In Rabbi Jonathan Sacks’s weekly drash (interpretation), he shares an account of the first parashah (portion) of the annual Torah cycle that is all about creation and creativity. I was struck by a particular line in it:
To see the good in others and let them see themselves in the mirror of our regard is to help someone grow to become the best they can be.
This resonates deeply with the work that we are doing here at Brandeis with social-emotional and spiritual learning—when we see the goodness in one another, when we engage in the process of creating a kind and connected learning community, both parties and the community as a whole benefit. As Rabbi Sacks also wrote, and as we quote in our 7 Ways We Learn and Work Together, “Small acts of kindness can change and humanize our world.”

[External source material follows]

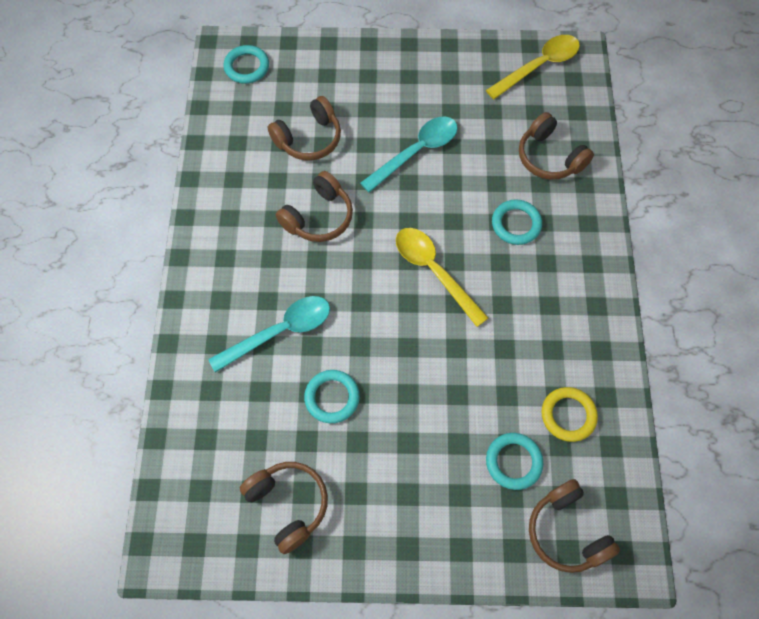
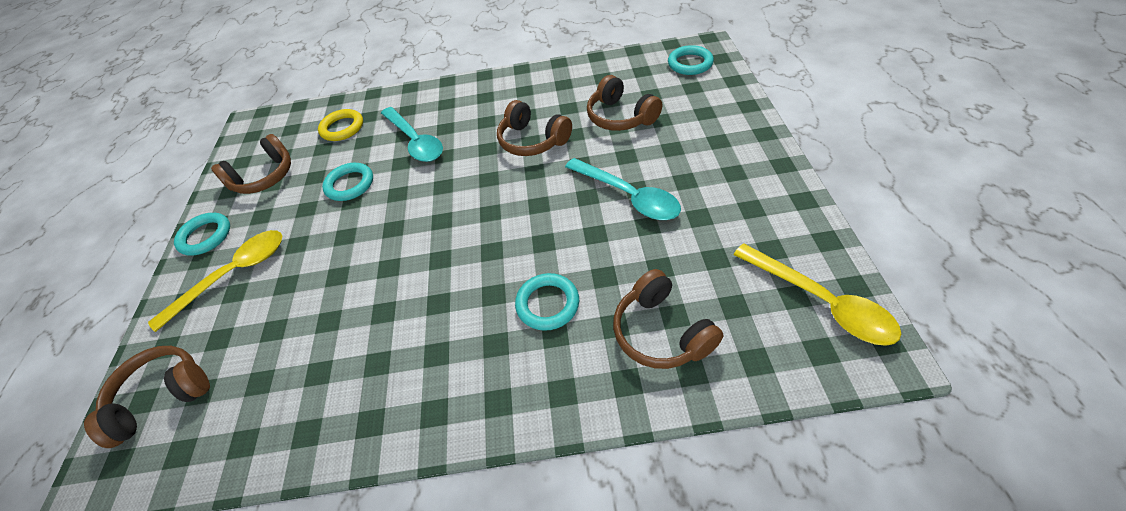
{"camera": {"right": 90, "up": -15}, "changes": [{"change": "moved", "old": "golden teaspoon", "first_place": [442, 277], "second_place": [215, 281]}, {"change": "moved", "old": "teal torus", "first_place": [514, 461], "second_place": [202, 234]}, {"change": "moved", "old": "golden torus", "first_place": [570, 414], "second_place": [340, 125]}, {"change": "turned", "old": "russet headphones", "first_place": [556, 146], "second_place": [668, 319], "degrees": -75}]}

Last night Jason Goldblatt, parent to eighth grader Carly and Robbie ’15, shared a Ted Talk with me that considers similar questions. In it, Professor Christine Porath describes her research at Georgetown University on the impact of what she calls incivility in the workplace: how putting people down or creating a culture of negativity on teams depresses productivity across the board. One of the interesting findings from her team is that even being witness to unkindness—not being the object of someone’s disdain, but just being in the room to see it—reduces the output of the individuals. Which is just to say that incivility impacts the entire group, not just the target. The Ted Talk is an interesting, quick listen—one that made me appreciate anew the joyful space for learning at work that we have here at Brandeis—and it suggests that we might tune Rabbi Sacks’s lovely line, above. When we let others see themselves in the mirror of our regard, we are helping them grow to be the best they can be, yes, but we are also helping ourselves and our community do the same.
Wishing you all weekends full of kind regards, my friends.